Cook the Mushrooms and Onion:
- In a large, deep skillet, heat the oil over medium-high heat. Add the mushrooms and lightly season with salt. Cook, stirring, until golden. Add the onion and cook until the onion is softened, a few minutes more. Remove to the baking dish.
Cook the Chicken:
- If starting with uncooked chicken, add to the same skillet and cook over medium heat until cooked through, 4-5 minutes. Add to the casserole dish with the mushrooms and onion.
Make the sauce:
- Wipe the skillet clean. Add the butter and melt over medium heat. Add the flour and cook, stirring, about 1 minute. Gradually add the chicken broth and whisk until smooth. Cook, stirring, until the mixture thickens, about 1-2 minutes. Remove from heat. Add the cream, mayonnaise, lemon juice and nutmeg. Stir to combine. Taste sauce and add salt and pepper, to taste.
Assemble the casserole:
- Add the broccoli to the baking dish with the chicken, mushrooms and onions. Pour the sauce over top and use a fork to gently stir together. Top with shredded cheese.
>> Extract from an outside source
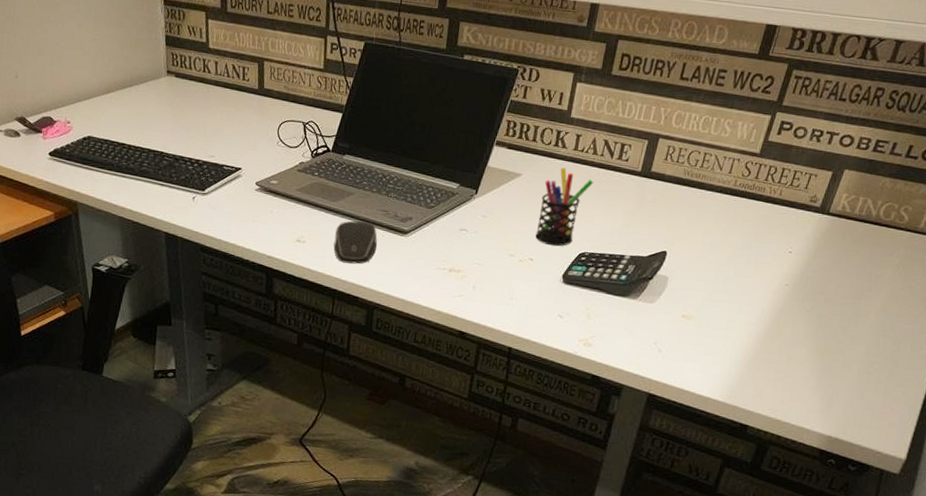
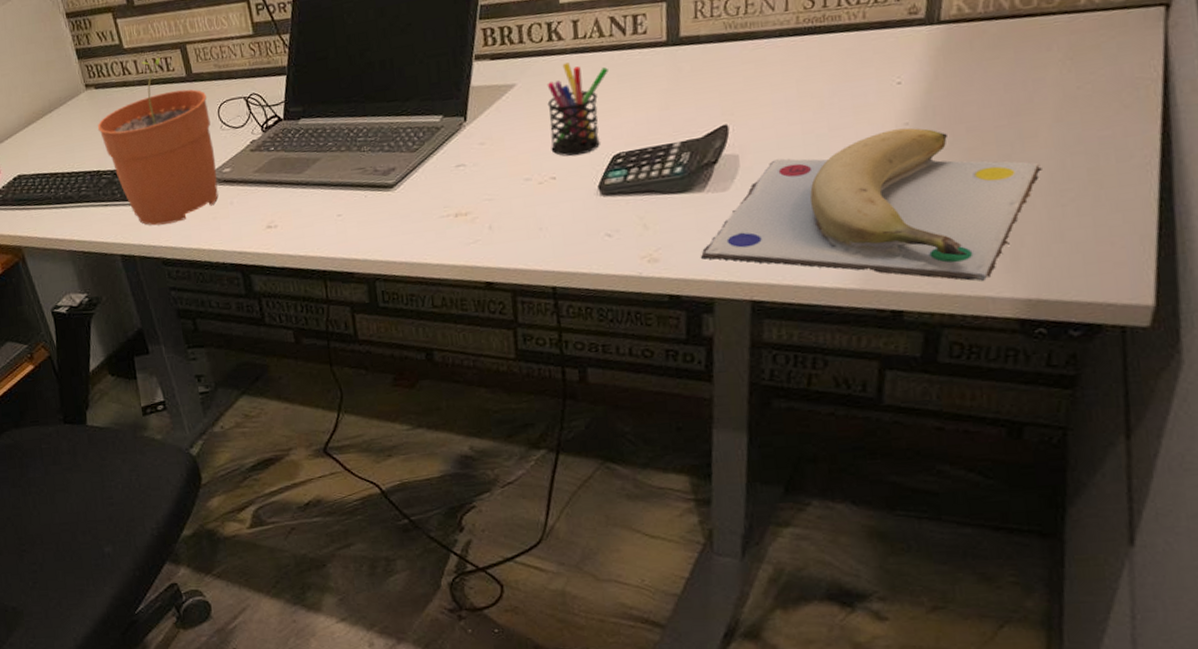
plant pot: none [169,64,272,216] -> present [97,58,219,226]
computer mouse: present [334,220,378,264] -> none [309,186,362,238]
banana: none [622,286,864,416] -> present [701,127,1042,281]

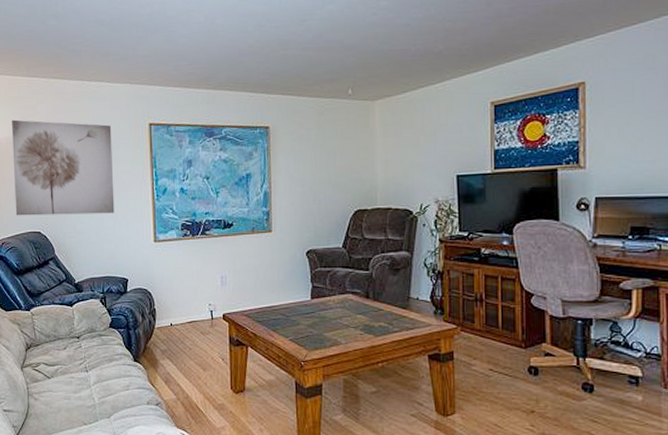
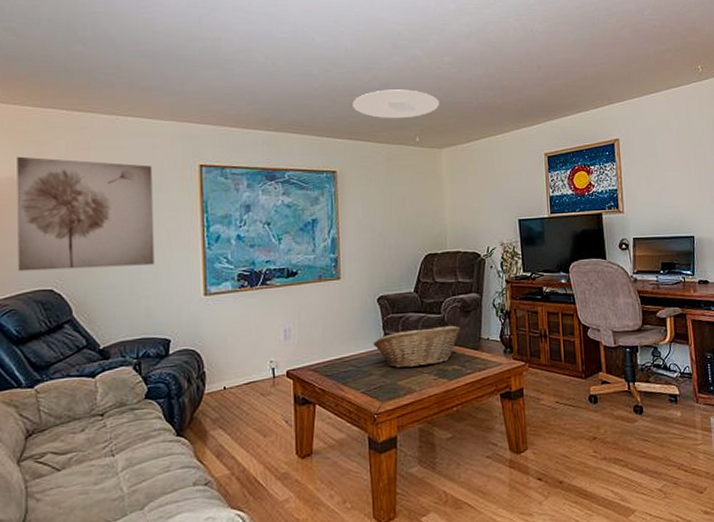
ceiling light: none [286,39,374,71] -> present [353,89,439,118]
fruit basket: none [301,282,389,321] -> present [373,325,460,368]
- **Can be made to this point, covered and refrigerated for up to 8 hours before baking.
Make the crumb topping:
- Combine the crumbs and melted butter in a small bowl. Stir together until moistened. Sprinkle over casserole.
- Bake casserole, uncovered, for 30 minutes or until golden and bubbly. *Add a couple of extra minutes if baking straight from the refrigerator.
- Refrigerate left-overs for up to 3 days or freeze up to 2 months.